In June, Katsuyama told The Times that he saw no evidence that Arroyo died from a contact wound, a wound suffered when a gun barrel is placed on the skin or very near to it. Katsuyama said that he did not save tissue samples from around the wound, and Stark later admitted that Katsuyama failed to perform the necessary laboratory tests of the fatal wound.
In an interview on June 26, Katsuyama said the fatal bullet entered Arroyo’s head at a 90 degree angle. However, pictures taken of the Tijuana autopsy show the bullet entering at a downward angle, shattering the top of the skull and the base in three places. Katsuyama’s autopsy report said the bullet was recovered under the man’s left jaw.
Thursday’s request by Escobar for an investigation marks the second time in five months that he has asked Miller to investigate a border shooting in which a Mexican citizen was killed or injured. In April, Escobar asked Miller to investigate Border Patrol Agent Edward (Ned) Cole for his role in the wounding of a 12-year-old Mexican boy.
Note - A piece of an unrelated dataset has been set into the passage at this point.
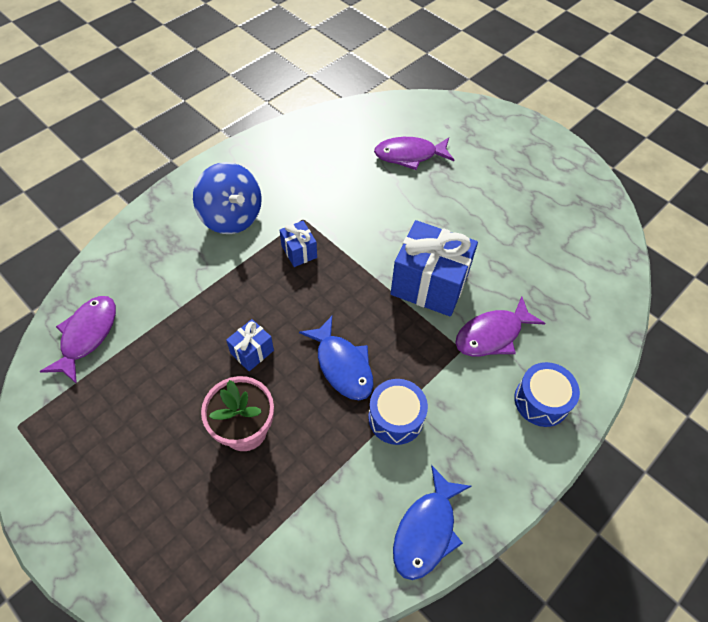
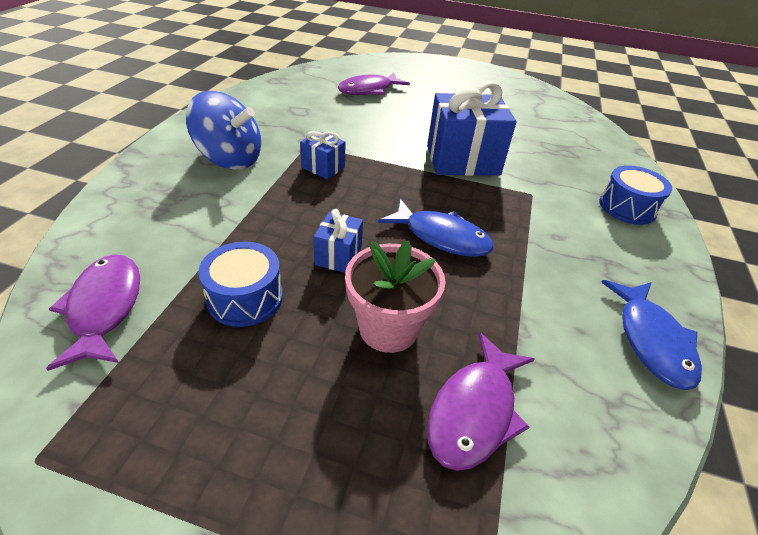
camera: 30 degrees left, 15 degrees down
blue drum [368,379,428,445] -> blue drum moved to [198,241,283,327]
purple fish [455,296,545,356] -> purple fish moved to [427,332,534,471]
The youth, Humberto Carrillo Estrada, was standing on the Mexican side of the border fence when Cole fired three rounds from his .357 magnum through the fence. The boy was struck once in the back and recovered after he was hospitalized at a San Diego hospital. Miller decided not to prosecute Cole, who had been cleared in a Border Patrol investigation of the shooting.
Cole said he fired at the youth in self-defense after Humberto and another youth allegedly began pelting rocks the size of “small boulders” over the nine-foot fence at agents who were arresting Humberto’s brother for illegal entry. The brother was returning to Mexico through a hole in the fence after eating at a San Ysidro fast-food restaurant.